== Segment start ==

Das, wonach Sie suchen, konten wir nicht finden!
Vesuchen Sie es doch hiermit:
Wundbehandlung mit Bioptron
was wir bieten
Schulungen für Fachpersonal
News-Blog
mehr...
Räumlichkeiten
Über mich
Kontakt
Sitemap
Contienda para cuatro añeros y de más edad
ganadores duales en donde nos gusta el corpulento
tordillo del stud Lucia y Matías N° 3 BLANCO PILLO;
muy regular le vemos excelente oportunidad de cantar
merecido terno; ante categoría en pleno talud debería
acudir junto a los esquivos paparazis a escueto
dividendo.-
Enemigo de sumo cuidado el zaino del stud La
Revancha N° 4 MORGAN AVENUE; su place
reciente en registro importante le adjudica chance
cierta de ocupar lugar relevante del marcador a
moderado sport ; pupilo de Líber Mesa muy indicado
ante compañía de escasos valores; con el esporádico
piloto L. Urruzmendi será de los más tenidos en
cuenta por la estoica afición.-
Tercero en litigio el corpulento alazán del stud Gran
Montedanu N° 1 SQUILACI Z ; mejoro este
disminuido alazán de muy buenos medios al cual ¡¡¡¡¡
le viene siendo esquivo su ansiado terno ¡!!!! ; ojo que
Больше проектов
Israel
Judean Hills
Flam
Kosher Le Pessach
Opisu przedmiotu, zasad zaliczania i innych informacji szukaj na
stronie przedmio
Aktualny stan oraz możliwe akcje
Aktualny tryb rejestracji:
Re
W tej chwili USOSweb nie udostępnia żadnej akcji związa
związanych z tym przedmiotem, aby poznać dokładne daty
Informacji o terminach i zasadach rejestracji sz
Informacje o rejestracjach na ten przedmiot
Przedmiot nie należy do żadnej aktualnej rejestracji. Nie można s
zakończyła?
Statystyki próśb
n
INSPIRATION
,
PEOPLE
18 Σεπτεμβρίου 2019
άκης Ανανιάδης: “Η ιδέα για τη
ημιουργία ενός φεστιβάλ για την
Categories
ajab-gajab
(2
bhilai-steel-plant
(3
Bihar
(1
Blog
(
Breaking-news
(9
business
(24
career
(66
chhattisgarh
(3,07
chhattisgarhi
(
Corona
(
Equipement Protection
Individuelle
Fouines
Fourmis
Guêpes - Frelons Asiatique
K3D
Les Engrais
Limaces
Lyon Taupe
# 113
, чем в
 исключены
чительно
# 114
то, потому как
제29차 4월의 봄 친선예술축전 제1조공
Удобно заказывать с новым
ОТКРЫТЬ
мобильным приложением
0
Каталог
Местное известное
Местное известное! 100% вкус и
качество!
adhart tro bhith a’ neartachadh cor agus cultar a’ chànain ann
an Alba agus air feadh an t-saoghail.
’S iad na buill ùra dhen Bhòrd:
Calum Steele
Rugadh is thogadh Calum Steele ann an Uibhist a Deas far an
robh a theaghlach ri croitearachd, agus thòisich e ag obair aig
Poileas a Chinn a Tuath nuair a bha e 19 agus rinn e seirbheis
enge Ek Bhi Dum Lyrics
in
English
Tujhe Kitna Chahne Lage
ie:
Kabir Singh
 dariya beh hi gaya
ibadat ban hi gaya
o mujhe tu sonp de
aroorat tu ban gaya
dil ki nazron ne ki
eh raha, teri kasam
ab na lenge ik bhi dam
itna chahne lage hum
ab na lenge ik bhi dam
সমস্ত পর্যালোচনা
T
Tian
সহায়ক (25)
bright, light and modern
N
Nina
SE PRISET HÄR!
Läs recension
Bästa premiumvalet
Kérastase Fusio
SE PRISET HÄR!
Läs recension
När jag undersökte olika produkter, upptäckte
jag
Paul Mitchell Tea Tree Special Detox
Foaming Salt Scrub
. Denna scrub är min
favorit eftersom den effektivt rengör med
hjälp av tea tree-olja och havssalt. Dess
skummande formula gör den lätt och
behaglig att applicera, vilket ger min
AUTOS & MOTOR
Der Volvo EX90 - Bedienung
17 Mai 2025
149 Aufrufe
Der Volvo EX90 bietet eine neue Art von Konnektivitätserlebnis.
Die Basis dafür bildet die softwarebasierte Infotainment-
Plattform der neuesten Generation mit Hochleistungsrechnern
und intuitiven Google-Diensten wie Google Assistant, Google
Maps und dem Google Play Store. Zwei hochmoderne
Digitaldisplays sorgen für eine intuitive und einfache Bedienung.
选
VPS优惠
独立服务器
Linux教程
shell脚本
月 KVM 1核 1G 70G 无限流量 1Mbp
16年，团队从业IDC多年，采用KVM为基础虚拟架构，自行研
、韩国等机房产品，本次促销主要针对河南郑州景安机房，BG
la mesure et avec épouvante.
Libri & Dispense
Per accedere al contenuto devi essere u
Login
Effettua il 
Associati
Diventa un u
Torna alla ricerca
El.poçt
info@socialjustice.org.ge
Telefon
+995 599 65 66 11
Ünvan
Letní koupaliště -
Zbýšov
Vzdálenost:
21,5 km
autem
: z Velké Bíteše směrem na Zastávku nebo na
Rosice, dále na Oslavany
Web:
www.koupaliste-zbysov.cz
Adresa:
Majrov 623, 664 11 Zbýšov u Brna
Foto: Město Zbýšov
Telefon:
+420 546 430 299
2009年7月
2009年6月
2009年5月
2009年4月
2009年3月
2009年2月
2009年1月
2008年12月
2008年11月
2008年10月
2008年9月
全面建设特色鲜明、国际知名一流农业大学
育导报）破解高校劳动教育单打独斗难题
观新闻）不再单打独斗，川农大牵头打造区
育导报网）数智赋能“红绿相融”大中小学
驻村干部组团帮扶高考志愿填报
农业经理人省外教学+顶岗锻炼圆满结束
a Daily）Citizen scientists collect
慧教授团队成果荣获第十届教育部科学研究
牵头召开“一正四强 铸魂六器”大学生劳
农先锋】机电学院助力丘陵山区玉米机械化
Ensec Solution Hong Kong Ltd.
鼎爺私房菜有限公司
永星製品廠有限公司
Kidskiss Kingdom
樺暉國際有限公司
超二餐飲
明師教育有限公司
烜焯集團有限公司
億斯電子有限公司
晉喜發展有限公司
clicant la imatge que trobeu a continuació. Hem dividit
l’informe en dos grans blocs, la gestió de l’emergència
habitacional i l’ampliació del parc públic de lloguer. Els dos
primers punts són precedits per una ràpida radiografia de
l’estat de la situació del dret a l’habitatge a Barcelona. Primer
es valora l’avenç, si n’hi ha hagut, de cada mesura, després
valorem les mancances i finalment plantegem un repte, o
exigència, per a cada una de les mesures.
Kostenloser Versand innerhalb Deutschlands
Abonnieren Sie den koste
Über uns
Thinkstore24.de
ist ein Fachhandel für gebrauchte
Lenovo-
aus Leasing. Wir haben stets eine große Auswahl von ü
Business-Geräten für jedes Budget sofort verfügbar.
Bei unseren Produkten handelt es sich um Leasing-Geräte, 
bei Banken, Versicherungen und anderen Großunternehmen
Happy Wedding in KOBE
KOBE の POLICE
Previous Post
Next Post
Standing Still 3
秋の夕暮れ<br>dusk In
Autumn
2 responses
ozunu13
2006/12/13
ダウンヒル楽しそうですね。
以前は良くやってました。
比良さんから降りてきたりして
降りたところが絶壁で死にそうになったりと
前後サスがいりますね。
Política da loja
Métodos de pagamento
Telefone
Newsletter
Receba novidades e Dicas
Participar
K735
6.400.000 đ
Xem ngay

== Segment end ==

▸ Problem statement
Set down the complete listing once more, exactly as it appears.

▸ Task response
Das, wonach Sie suchen, konten wir nicht finden!
Vesuchen Sie es doch hiermit:
Wundbehandlung mit Bioptron
was wir bieten
Schulungen für Fachpersonal
News-Blog
mehr...
Räumlichkeiten
Über mich
Kontakt
Sitemap
Contienda para cuatro añeros y de más edad
ganadores duales en donde nos gusta el corpulento
tordillo del stud Lucia y Matías N° 3 BLANCO PILLO;
muy regular le vemos excelente oportunidad de cantar
merecido terno; ante categoría en pleno talud debería
acudir junto a los esquivos paparazis a escueto
dividendo.-
Enemigo de sumo cuidado el zaino del stud La
Revancha N° 4 MORGAN AVENUE; su place
reciente en registro importante le adjudica chance
cierta de ocupar lugar relevante del marcador a
moderado sport ; pupilo de Líber Mesa muy indicado
ante compañía de escasos valores; con el esporádico
piloto L. Urruzmendi será de los más tenidos en
cuenta por la estoica afición.-
Tercero en litigio el corpulento alazán del stud Gran
Montedanu N° 1 SQUILACI Z ; mejoro este
disminuido alazán de muy buenos medios al cual ¡¡¡¡¡
le viene siendo esquivo su ansiado terno ¡!!!! ; ojo que
Больше проектов
Israel
Judean Hills
Flam
Kosher Le Pessach
Opisu przedmiotu, zasad zaliczania i innych informacji szukaj na
stronie przedmio
Aktualny stan oraz możliwe akcje
Aktualny tryb rejestracji:
Re
W tej chwili USOSweb nie udostępnia żadnej akcji związa
związanych z tym przedmiotem, aby poznać dokładne daty
Informacji o terminach i zasadach rejestracji sz
Informacje o rejestracjach na ten przedmiot
Przedmiot nie należy do żadnej aktualnej rejestracji. Nie można s
zakończyła?
Statystyki próśb
n
INSPIRATION
,
PEOPLE
18 Σεπτεμβρίου 2019
άκης Ανανιάδης: “Η ιδέα για τη
ημιουργία ενός φεστιβάλ για την
Categories
ajab-gajab
(2
bhilai-steel-plant
(3
Bihar
(1
Blog
(
Breaking-news
(9
business
(24
career
(66
chhattisgarh
(3,07
chhattisgarhi
(
Corona
(
Equipement Protection
Individuelle
Fouines
Fourmis
Guêpes - Frelons Asiatique
K3D
Les Engrais
Limaces
Lyon Taupe
# 113
, чем в
 исключены
чительно
# 114
то, потому как
제29차 4월의 봄 친선예술축전 제1조공
Удобно заказывать с новым
ОТКРЫТЬ
мобильным приложением
0
Каталог
Местное известное
Местное известное! 100% вкус и
качество!
adhart tro bhith a’ neartachadh cor agus cultar a’ chànain ann
an Alba agus air feadh an t-saoghail.
’S iad na buill ùra dhen Bhòrd:
Calum Steele
Rugadh is thogadh Calum Steele ann an Uibhist a Deas far an
robh a theaghlach ri croitearachd, agus thòisich e ag obair aig
Poileas a Chinn a Tuath nuair a bha e 19 agus rinn e seirbheis
enge Ek Bhi Dum Lyrics
in
English
Tujhe Kitna Chahne Lage
ie:
Kabir Singh
 dariya beh hi gaya
ibadat ban hi gaya
o mujhe tu sonp de
aroorat tu ban gaya
dil ki nazron ne ki
eh raha, teri kasam
ab na lenge ik bhi dam
itna chahne lage hum
ab na lenge ik bhi dam
সমস্ত পর্যালোচনা
T
Tian
সহায়ক (25)
bright, light and modern
N
Nina
SE PRISET HÄR!
Läs recension
Bästa premiumvalet
Kérastase Fusio
SE PRISET HÄR!
Läs recension
När jag undersökte olika produkter, upptäckte
jag
Paul Mitchell Tea Tree Special Detox
Foaming Salt Scrub
. Denna scrub är min
favorit eftersom den effektivt rengör med
hjälp av tea tree-olja och havssalt. Dess
skummande formula gör den lätt och
behaglig att applicera, vilket ger min
AUTOS & MOTOR
Der Volvo EX90 - Bedienung
17 Mai 2025
149 Aufrufe
Der Volvo EX90 bietet eine neue Art von Konnektivitätserlebnis.
Die Basis dafür bildet die softwarebasierte Infotainment-
Plattform der neuesten Generation mit Hochleistungsrechnern
und intuitiven Google-Diensten wie Google Assistant, Google
Maps und dem Google Play Store. Zwei hochmoderne
Digitaldisplays sorgen für eine intuitive und einfache Bedienung.
选
VPS优惠
独立服务器
Linux教程
shell脚本
月 KVM 1核 1G 70G 无限流量 1Mbp
16年，团队从业IDC多年，采用KVM为基础虚拟架构，自行研
、韩国等机房产品，本次促销主要针对河南郑州景安机房，BG
la mesure et avec épouvante.
Libri & Dispense
Per accedere al contenuto devi essere u
Login
Effettua il 
Associati
Diventa un u
Torna alla ricerca
El.poçt
info@socialjustice.org.ge
Telefon
+995 599 65 66 11
Ünvan
Letní koupaliště -
Zbýšov
Vzdálenost:
21,5 km
autem
: z Velké Bíteše směrem na Zastávku nebo na
Rosice, dále na Oslavany
Web:
www.koupaliste-zbysov.cz
Adresa:
Majrov 623, 664 11 Zbýšov u Brna
Foto: Město Zbýšov
Telefon:
+420 546 430 299
2009年7月
2009年6月
2009年5月
2009年4月
2009年3月
2009年2月
2009年1月
2008年12月
2008年11月
2008年10月
2008年9月
全面建设特色鲜明、国际知名一流农业大学
育导报）破解高校劳动教育单打独斗难题
观新闻）不再单打独斗，川农大牵头打造区
育导报网）数智赋能“红绿相融”大中小学
驻村干部组团帮扶高考志愿填报
农业经理人省外教学+顶岗锻炼圆满结束
a Daily）Citizen scientists collect
慧教授团队成果荣获第十届教育部科学研究
牵头召开“一正四强 铸魂六器”大学生劳
农先锋】机电学院助力丘陵山区玉米机械化
Ensec Solution Hong Kong Ltd.
鼎爺私房菜有限公司
永星製品廠有限公司
Kidskiss Kingdom
樺暉國際有限公司
超二餐飲
明師教育有限公司
烜焯集團有限公司
億斯電子有限公司
晉喜發展有限公司
clicant la imatge que trobeu a continuació. Hem dividit
l’informe en dos grans blocs, la gestió de l’emergència
habitacional i l’ampliació del parc públic de lloguer. Els dos
primers punts són precedits per una ràpida radiografia de
l’estat de la situació del dret a l’habitatge a Barcelona. Primer
es valora l’avenç, si n’hi ha hagut, de cada mesura, després
valorem les mancances i finalment plantegem un repte, o
exigència, per a cada una de les mesures.
Kostenloser Versand innerhalb Deutschlands
Abonnieren Sie den koste
Über uns
Thinkstore24.de
ist ein Fachhandel für gebrauchte
Lenovo-
aus Leasing. Wir haben stets eine große Auswahl von ü
Business-Geräten für jedes Budget sofort verfügbar.
Bei unseren Produkten handelt es sich um Leasing-Geräte, 
bei Banken, Versicherungen und anderen Großunternehmen
Happy Wedding in KOBE
KOBE の POLICE
Previous Post
Next Post
Standing Still 3
秋の夕暮れ<br>dusk In
Autumn
2 responses
ozunu13
2006/12/13
ダウンヒル楽しそうですね。
以前は良くやってました。
比良さんから降りてきたりして
降りたところが絶壁で死にそうになったりと
前後サスがいりますね。
Política da loja
Métodos de pagamento
Telefone
Newsletter
Receba novidades e Dicas
Participar
K735
6.400.000 đ
Xem ngay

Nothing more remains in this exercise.